Only the images are to be dropped; the records themselves must be repeated exactly.

----------------------------------------

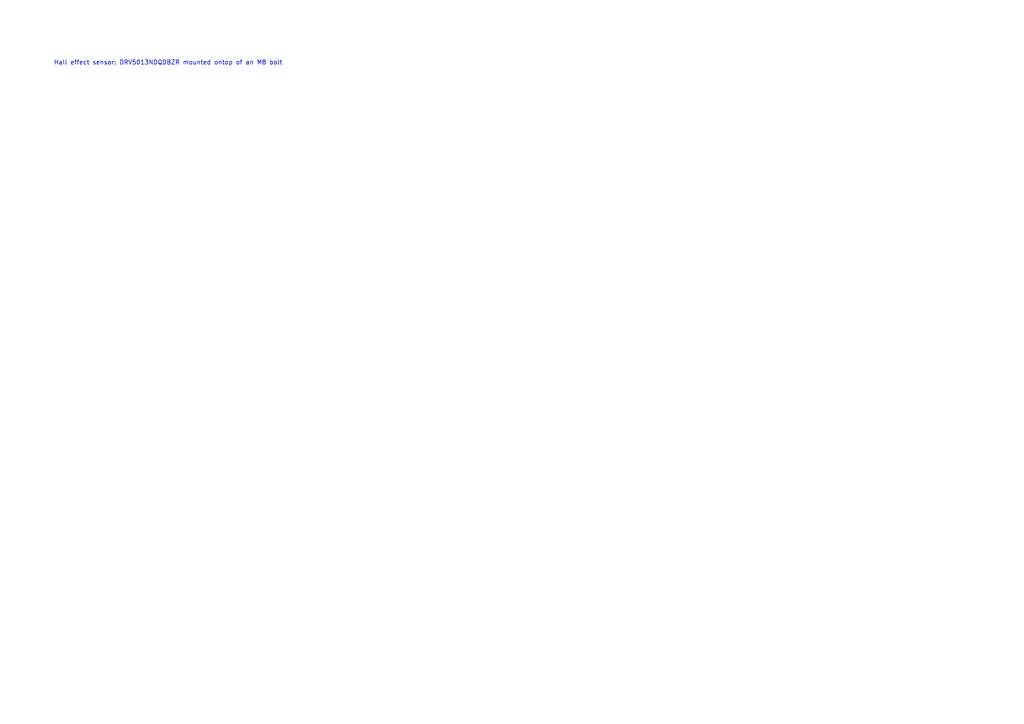
<source format=kicad_sch>
(kicad_sch
	(version 20231120)
	(generator "eeschema")
	(generator_version "8.0")
	(uuid "c846f344-1403-49f1-ac95-c71a1f776149")
	(paper "A4")
	(lib_symbols)
	(text "Hall effect sensor: DRV5013NDQDBZR mounted ontop of an M8 bolt"
		(exclude_from_sim no)
		(at 48.768 18.288 0)
		(effects
			(font
				(size 1.27 1.27)
			)
		)
		(uuid "43be0604-fc95-4d12-968e-fec257f32b3b")
	)
	(sheet_instances
		(path "/"
			(page "1")
		)
	)
)

</source>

----------------------------------------

__EXPECTED ANSWER__.
<source format=kicad_sch>
(kicad_sch
	(version 20231120)
	(generator "eeschema")
	(generator_version "8.0")
	(uuid "c846f344-1403-49f1-ac95-c71a1f776149")
	(paper "A4")
	(lib_symbols)
	(text "Hall effect sensor: DRV5013NDQDBZR mounted ontop of an M8 bolt"
		(exclude_from_sim no)
		(at 48.768 18.288 0)
		(effects
			(font
				(size 1.27 1.27)
			)
		)
		(uuid "43be0604-fc95-4d12-968e-fec257f32b3b")
	)
	(sheet_instances
		(path "/"
			(page "1")
		)
	)
)

</source>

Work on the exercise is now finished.